**FRAGMENTO**
El cuerpo de Lincoln está en la silla mecedora; con la ayuda de los circunstantes, el doctor Leale lo levanta de la silla para colocarlo en el suelo; palpa un coágulo de sangre cerca del hombro izquierdo: le levanta los párpados y descubre indicios de una herida en el cerebro.
El doctor pide que lleven al Presidente a la casa más cercana, porque si lo trasladan a la Casa Blanca, “fallecería antes de llegar allí”. Cuatro soldados levantan el cuerpo, mientras el doctor sostiene la cabeza del herido; llegan a la puerta del palco; un capitán con sus soldados entra en acción. “A despejar”, manda el oficial, “¡a despejar!”, repiten los curiosos.

**DATOS PROPORCIONADOS**
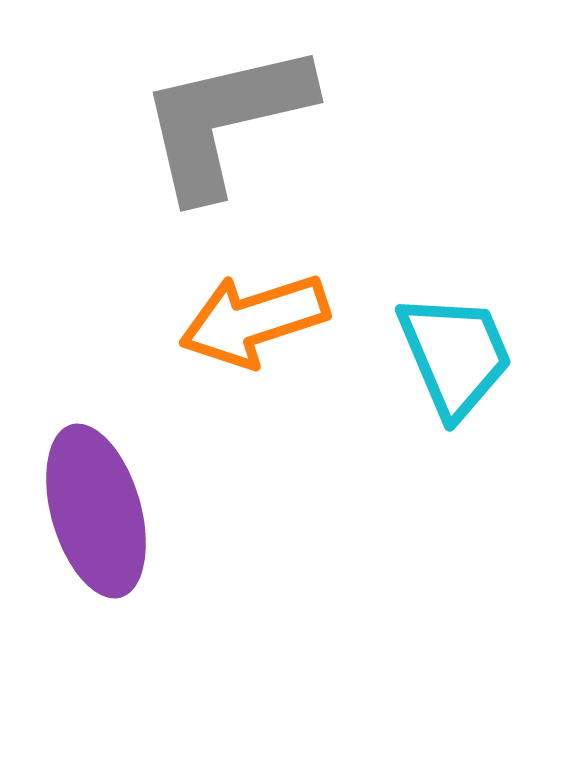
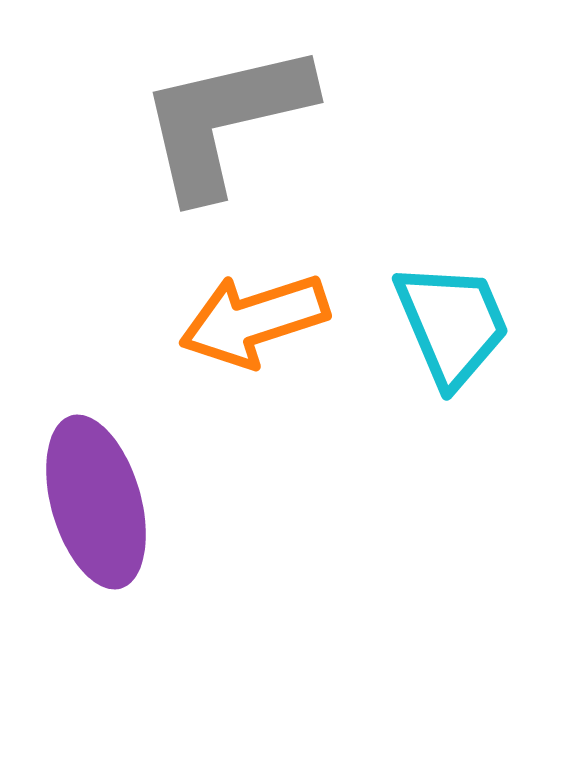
cyan trapezoid: moved 3 px left, 31 px up
purple ellipse: moved 9 px up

**TAREA REQUERIDA**
Transcribe literalmente el tramo del fragmento sobre Lincoln herido que va desde "El cuerpo de" hasta "en el cerebro.".

**RESPUESTA**
El cuerpo de Lincoln está en la silla mecedora; con la ayuda de los circunstantes, el doctor Leale lo levanta de la silla para colocarlo en el suelo; palpa un coágulo de sangre cerca del hombro izquierdo: le levanta los párpados y descubre indicios de una herida en el cerebro.